ProShares, a well-known asset manager, filed for a Solana Futures ETF, aimed at offering investors exposure to Solana’s native cryptocurrency, SOL, via futures contracts. This marks a significant development as Solana’s futures contracts are not yet widely available. ETF analyst James Seyffart expressed uncertainty over whether Solana ETFs would launch in the U.S. before 2026. This filing follows a similar one from Volatility Shares in December, highlighting a growing interest in the asset.

CoinShares, formerly Valkyrie Funds, also submitted a proposal for a “CoinShares Digital Asset ETF,” which would track its proprietary Compass Crypto Market Index. Meanwhile, ProShares submitted filings for additional leveraged, inverse, and futures ETFs tied to XRP. Other firms like Bitwise, Canary Capital, 21Shares, and WisdomTree had already filed proposals for spot XRP ETFs.
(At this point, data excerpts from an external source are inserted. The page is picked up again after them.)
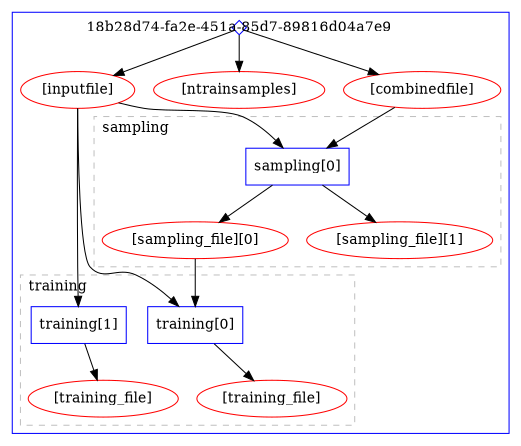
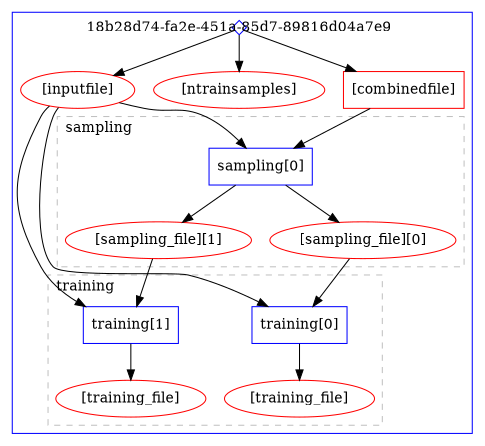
  digraph {
    node [color=red]
    n1 [color=blue label="training[0]" shape=box]
    n2 [label="[training_file]"]
    n3 [color=blue label="training[1]" shape=box]
    n4 [label="[training_file]"]
    n5 [color=blue label="sampling[0]" shape=box]
    n6 [label="[sampling_file][0]"]
    n7 [label="[sampling_file][1]"]
    n8 [color=blue fixedsize=True height=0.2 label="18b28d74-fa2e-451a-85d7-89816d04a7e9" shape=diamond width=0.2]
    n9 [label="[inputfile]"]
    n10 [label="[ntrainsamples]"]
-   n11 [label="[combinedfile]"]
+   n11 [label="[combinedfile]" shape=box]
    subgraph cluster_1 {
      color=blue
      style=solid
      n8
      n9
      n10
      n11
      subgraph cluster_2 {
        color=grey
        label=init
        labeljust=l
        style=dashed
      }
      subgraph cluster_3 {
        color=grey
        label=training
        labeljust=l
        style=dashed
        n1
        n2
        n3
        n4
      }
      subgraph cluster_4 {
        color=grey
        label=sampling
        labeljust=l
        style=dashed
        n5
        n6
        n7
      }
    }
    n1 -> n2
    n3 -> n4
    n5 -> n6
    n5 -> n7
    n6 -> n1
+   n7 -> n3
    n8 -> n9
    n8 -> n10
    n8 -> n11
    n9 -> n1
    n9 -> n3
    n9 -> n5
    n11 -> n5
  }
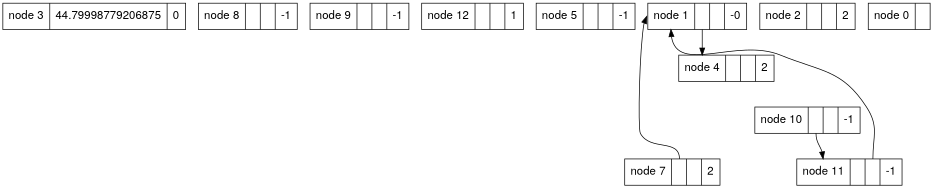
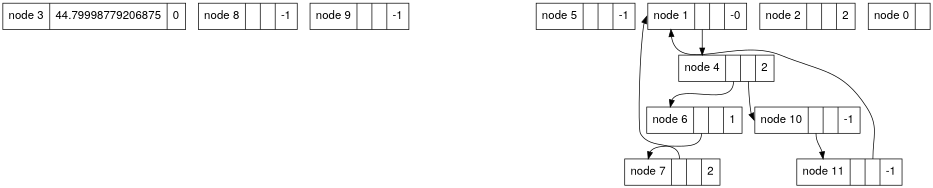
  strict digraph {
    fontname="Helvetica,Arial,sans-serif"
    rankdir=TB
    node [fontname="Helvetica,Arial,sans-serif" fontsize=16 shape=record]
    edge [fontname="Helvetica,Arial,sans-serif" headport=f0 tailport=f1]
    n1 [label="<f0> node 3|44.79998779206875|0"]
    n2 [label="<f0> node 8| | |-1"]
    n3 [label="<f0> node 9| | |-1"]
-   n4 [label="<f0> node 12| | |1"]
    n5 [label="<f0> node 5| | |-1"]
    n6 [label="<f0> node 1| <f1> | <f2> |-0"]
    n7 [label="<f0> node 4| <f1> | <f2> |2"]
+   n8 [label="<f0> node 6| <f1> | <f2> |1"]
    n9 [label="<f0> node 10| <f1> | <f2> |-1"]
    n10 [label="<f0> node 7| <f1> | <f2> |2"]
    n11 [label="<f0> node 11| <f1> | <f2> |-1"]
    n12 [label="<f0> node 2| | |2"]
    n13 [label="<f0> node 0| <f1>"]
    n6 -> n7
+   n7 -> n8
+   n7 -> n9 [tailport=f2]
+   n8 -> n10
    n9 -> n11
    n10 -> n6
    n11 -> n6 [tailport=f2]
  }
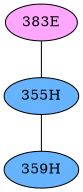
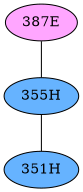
  graph {
    node [fillcolor="#66B3FF" style=radial]
    edge [penwidth=1]
    "355H"
-   "359H"
-   "383E" [fillcolor="#FFA6FF"]
+   "359H" [label="351H"]
+   "383E" [fillcolor="#FFA6FF" label="387E"]
    "355H" -- "359H"
    "383E" -- "355H"
  }
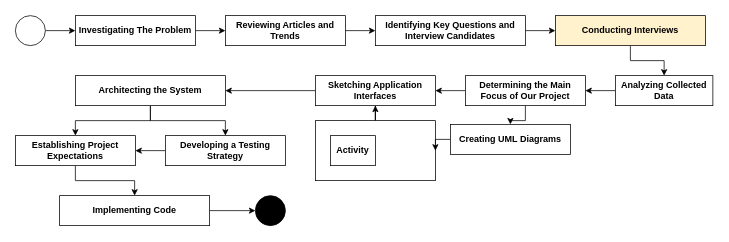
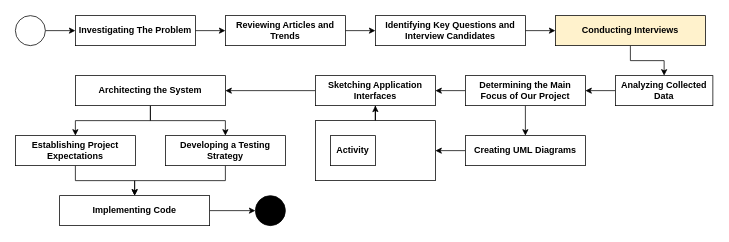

Tidal DeFi, a firm focused on decentralized finance, filed for the Oasis Capital Digital Asset Debt Strategy ETF (DADS). This fund is set to invest in debt instruments related to crypto firms, including miners, utilities, and payment platforms. On Jan. 15, VanEck submitted its application for the “Onchain Economy” ETF, aimed at investing in a range of crypto-focused companies such as software developers, mining firms, and payment providers.

Gensler’s exit on Jan. 20 comes after a tenure marked by high-profile regulatory actions, including lawsuits against Coinbase and an aggressive crackdown on unregistered securities offerings. These filings were seen as a strategic move by the crypto industry to take advantage of the expected changes in the regulatory environment under the new administration.

The sudden surge in ETF filings came as Eric Balchunas, senior ETF analyst, noted, “Gensler wasn’t even out of the building for five minutes, and the ETF industry unloaded a massive crypto filing frenzy.” Alongside Gensler’s departure, SEC Chief of Staff Amanda Fischer announced her resignation, and IRS Commissioner Daniel Werfel is also expected to step down on Trump’s inauguration day.

These developments indicate that the crypto industry is bracing for a potential shift in regulation, with many looking to seize opportunities in a more crypto-friendly environment.